GDP22兆円喪失も 中小企業庁などが初のイベント開催、事業承継の重要性・危機感強調

 
全国事業承継推進会議で、体験談を語る家業を継いだ経営者ら=10月29日、東京都港区

 中小企業庁など5団体は、事業承継をテーマにした初のイベント「全国事業承継推進会議」を都内で開催した。中小企業経営者やその後継者、行政、支援機関などが一堂に会し、事業承継の重要性の認識を深めた。この日はキックオフイベントで、来年1~3月をめどに、北海道や東北、関東、九州など全国8ブロックで支援機関と連携しながら、事業者や後継者の意識改革の会議を開く。

 磯崎仁彦経済産業副大臣は「後継者不足問題は国家的な課題」と危機感を表明。「切れ目のない支援を行うので活用してほしい」と話した。日本商工会議所青年部の内田茂伸会長は「今こそ青年経営者が事業発展に向けて行動すべきだ」と決意表明した。

 GDP22兆円喪失も

 中小企業庁によると、2025年までに70歳を超える中小の経営者は245万人で、約半数の127万人は後継者が未定という深刻な事態。これを10年放置すると廃業が進み、約650万人の雇用、22兆円の国内総生産(GDP)が失われると試算している。

 いわば「待ったなしの状況」で、政府は25年までに集中的な支援により黒字でも廃業という事例を回避したい考えだ。

 企業買収をテーマにした小説「ハゲタカ」の作者、作家の真山仁氏は基調講演で「政府や金融機関はスタートアップベンチャーには手厚いが、既存の中小企業の新事業を支援すべきだ」と政府関係者に苦言を呈した。

 政府は支援策の一環で、今年4月に事業承継税制の大幅緩和に踏み切った。10年間の時限措置として、株式の譲渡や相続に関する税金が全額猶予される。宮沢洋一・自民党税制調査会長は「10年後に厳しい税制に戻る前に人工知能(AI)などを使い、新時代に沿ったビジネスモデルを作ってほしい」と若手経営者らにエールを送った。

 また「『今、継ぐ』大切さ~私はこうやって継ぎました~」と題し、笛木醤油(埼玉県川島町)の笛木正司社長や製麺業の出雲たかはし(島根県雲南市)の高橋大輔社長らが経験談を語った。先代が急死したり、存命でもなかなか意思疎通を図れないこともあったりし、「先代とビジョンを共有するなどコミュニケーションは重要だ」と振り返った。

 経営者には助け必要

 トークセッションでは、家業を継いだ若手後継者が新たな事業を起こす「アトツギ」ベンチャーを支援する、一般社団法人ベンチャー型事業承継の山野千枝代表理事らが登壇した。

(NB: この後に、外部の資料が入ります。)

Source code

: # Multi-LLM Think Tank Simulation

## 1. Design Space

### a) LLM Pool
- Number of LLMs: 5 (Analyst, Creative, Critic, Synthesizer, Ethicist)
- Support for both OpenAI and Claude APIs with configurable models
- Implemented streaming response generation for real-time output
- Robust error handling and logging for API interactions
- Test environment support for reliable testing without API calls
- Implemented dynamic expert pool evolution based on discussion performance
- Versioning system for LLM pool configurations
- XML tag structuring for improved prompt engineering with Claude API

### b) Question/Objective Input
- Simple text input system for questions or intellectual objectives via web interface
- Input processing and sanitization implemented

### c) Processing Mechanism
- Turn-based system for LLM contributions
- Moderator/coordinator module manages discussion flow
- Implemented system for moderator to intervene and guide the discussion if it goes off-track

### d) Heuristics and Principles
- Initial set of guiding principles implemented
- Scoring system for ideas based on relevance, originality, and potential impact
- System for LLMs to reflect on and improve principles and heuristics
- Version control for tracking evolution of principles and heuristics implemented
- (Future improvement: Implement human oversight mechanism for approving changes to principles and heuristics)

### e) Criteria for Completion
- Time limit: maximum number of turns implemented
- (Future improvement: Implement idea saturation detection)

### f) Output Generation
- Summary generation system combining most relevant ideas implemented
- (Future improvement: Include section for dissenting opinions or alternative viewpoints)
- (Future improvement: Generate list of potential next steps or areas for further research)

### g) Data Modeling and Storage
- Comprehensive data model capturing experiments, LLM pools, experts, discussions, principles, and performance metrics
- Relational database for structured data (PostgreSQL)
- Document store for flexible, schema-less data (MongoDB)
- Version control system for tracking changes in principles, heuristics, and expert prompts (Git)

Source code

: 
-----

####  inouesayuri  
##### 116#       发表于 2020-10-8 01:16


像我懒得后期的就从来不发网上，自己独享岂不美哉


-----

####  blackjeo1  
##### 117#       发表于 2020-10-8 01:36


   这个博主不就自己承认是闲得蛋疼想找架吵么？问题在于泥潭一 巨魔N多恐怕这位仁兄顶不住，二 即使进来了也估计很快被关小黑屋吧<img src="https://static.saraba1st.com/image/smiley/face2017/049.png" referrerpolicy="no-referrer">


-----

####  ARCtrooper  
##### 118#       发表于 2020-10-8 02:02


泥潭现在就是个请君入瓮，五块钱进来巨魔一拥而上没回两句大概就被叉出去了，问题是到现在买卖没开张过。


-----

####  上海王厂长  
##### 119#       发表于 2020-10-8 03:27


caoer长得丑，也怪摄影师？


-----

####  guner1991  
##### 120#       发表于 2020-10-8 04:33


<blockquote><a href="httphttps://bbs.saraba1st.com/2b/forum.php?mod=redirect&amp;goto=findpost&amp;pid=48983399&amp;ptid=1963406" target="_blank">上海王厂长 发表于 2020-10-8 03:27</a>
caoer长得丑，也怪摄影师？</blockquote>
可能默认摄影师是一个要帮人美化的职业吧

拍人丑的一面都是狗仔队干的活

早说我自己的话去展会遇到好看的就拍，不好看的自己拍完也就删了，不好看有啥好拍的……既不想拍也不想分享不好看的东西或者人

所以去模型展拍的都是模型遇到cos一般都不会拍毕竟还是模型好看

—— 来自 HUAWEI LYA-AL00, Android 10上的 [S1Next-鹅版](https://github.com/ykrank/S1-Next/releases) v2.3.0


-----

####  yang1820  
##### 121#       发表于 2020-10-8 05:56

 ミツフジ(京都府精華町)の三寺歩社長は、お金がないと言われ大手企業を辞めて家業を手伝うと決意したが、先代と意見が合わず会社を乗っ取りますと宣言した経緯を、ユーモアあふれるエピソードを交えながら話した。世界最強の糸という家業の経営資源を生かし、健康管理ができるウエアラブルIoT(モノのインターネット)製品で売り上げを伸ばす。

 大都(大阪市生野区)の山田岳人社長は「娘と結婚するなら会社も継いでほしい」と言われ金物・工具問屋の家業を継いだが、“問屋業は勝てないルール”で構造不況に。従業員を全員解雇する苦難を味わうが、DIYネット販売へと業態転換した。ネットと長年築き上げた仕入れ先の太いパイプを掛け合わせたことが成功の秘訣(ひけつ)という。

 山野氏は、関西の大学で実家が自営業の学生だけを集めたゼミも実施する。ミツフジの三寺社長は「経営者は独りぼっち、心細いときに助けが必要」と山野氏と意気投合し、参加した。山野氏は「地方のアトツギの意識が変われば日本経済に地殻変動が起こるはず」と締めくくった。